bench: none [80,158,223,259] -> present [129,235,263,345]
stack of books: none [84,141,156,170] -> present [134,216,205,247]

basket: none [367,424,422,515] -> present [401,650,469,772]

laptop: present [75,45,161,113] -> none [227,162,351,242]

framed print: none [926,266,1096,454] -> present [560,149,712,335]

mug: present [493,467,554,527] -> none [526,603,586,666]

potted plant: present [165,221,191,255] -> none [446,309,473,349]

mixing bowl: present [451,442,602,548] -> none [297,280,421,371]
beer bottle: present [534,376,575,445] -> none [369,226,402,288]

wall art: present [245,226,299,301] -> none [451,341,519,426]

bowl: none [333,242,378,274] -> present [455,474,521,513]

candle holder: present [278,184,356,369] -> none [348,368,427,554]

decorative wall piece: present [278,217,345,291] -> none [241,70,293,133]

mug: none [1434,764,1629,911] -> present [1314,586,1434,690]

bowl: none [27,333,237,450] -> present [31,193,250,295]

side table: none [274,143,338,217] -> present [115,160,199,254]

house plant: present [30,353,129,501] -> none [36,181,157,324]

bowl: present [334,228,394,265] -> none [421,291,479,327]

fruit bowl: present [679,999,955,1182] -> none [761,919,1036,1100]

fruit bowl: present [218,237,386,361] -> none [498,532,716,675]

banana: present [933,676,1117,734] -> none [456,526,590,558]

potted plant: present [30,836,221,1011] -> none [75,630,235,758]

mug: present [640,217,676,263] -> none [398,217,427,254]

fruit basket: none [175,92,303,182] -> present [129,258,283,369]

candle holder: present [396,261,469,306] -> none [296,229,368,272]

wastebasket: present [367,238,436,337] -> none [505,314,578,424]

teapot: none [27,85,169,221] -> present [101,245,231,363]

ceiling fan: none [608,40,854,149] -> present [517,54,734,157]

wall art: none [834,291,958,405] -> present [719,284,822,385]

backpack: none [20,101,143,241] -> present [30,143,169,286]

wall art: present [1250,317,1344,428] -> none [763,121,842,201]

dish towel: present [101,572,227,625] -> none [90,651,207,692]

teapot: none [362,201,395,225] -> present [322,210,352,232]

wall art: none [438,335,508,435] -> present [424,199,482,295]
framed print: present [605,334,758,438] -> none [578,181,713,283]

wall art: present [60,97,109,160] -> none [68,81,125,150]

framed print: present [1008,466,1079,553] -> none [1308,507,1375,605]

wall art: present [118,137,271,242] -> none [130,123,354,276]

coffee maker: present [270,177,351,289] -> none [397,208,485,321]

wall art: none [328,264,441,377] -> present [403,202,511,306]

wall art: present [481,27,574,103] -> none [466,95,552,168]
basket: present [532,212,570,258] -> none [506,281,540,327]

--- --- ---

INSTRUCTIONS TO FOLLOW. Exactly as written above, copy every line.

RESULT.
bench: none [80,158,223,259] -> present [129,235,263,345]
stack of books: none [84,141,156,170] -> present [134,216,205,247]

basket: none [367,424,422,515] -> present [401,650,469,772]

laptop: present [75,45,161,113] -> none [227,162,351,242]

framed print: none [926,266,1096,454] -> present [560,149,712,335]

mug: present [493,467,554,527] -> none [526,603,586,666]

potted plant: present [165,221,191,255] -> none [446,309,473,349]

mixing bowl: present [451,442,602,548] -> none [297,280,421,371]
beer bottle: present [534,376,575,445] -> none [369,226,402,288]

wall art: present [245,226,299,301] -> none [451,341,519,426]

bowl: none [333,242,378,274] -> present [455,474,521,513]

candle holder: present [278,184,356,369] -> none [348,368,427,554]

decorative wall piece: present [278,217,345,291] -> none [241,70,293,133]

mug: none [1434,764,1629,911] -> present [1314,586,1434,690]

bowl: none [27,333,237,450] -> present [31,193,250,295]

side table: none [274,143,338,217] -> present [115,160,199,254]

house plant: present [30,353,129,501] -> none [36,181,157,324]

bowl: present [334,228,394,265] -> none [421,291,479,327]

fruit bowl: present [679,999,955,1182] -> none [761,919,1036,1100]

fruit bowl: present [218,237,386,361] -> none [498,532,716,675]

banana: present [933,676,1117,734] -> none [456,526,590,558]

potted plant: present [30,836,221,1011] -> none [75,630,235,758]

mug: present [640,217,676,263] -> none [398,217,427,254]

fruit basket: none [175,92,303,182] -> present [129,258,283,369]

candle holder: present [396,261,469,306] -> none [296,229,368,272]

wastebasket: present [367,238,436,337] -> none [505,314,578,424]

teapot: none [27,85,169,221] -> present [101,245,231,363]

ceiling fan: none [608,40,854,149] -> present [517,54,734,157]

wall art: none [834,291,958,405] -> present [719,284,822,385]

backpack: none [20,101,143,241] -> present [30,143,169,286]

wall art: present [1250,317,1344,428] -> none [763,121,842,201]

dish towel: present [101,572,227,625] -> none [90,651,207,692]

teapot: none [362,201,395,225] -> present [322,210,352,232]

wall art: none [438,335,508,435] -> present [424,199,482,295]
framed print: present [605,334,758,438] -> none [578,181,713,283]

wall art: present [60,97,109,160] -> none [68,81,125,150]

framed print: present [1008,466,1079,553] -> none [1308,507,1375,605]

wall art: present [118,137,271,242] -> none [130,123,354,276]

coffee maker: present [270,177,351,289] -> none [397,208,485,321]

wall art: none [328,264,441,377] -> present [403,202,511,306]

wall art: present [481,27,574,103] -> none [466,95,552,168]
basket: present [532,212,570,258] -> none [506,281,540,327]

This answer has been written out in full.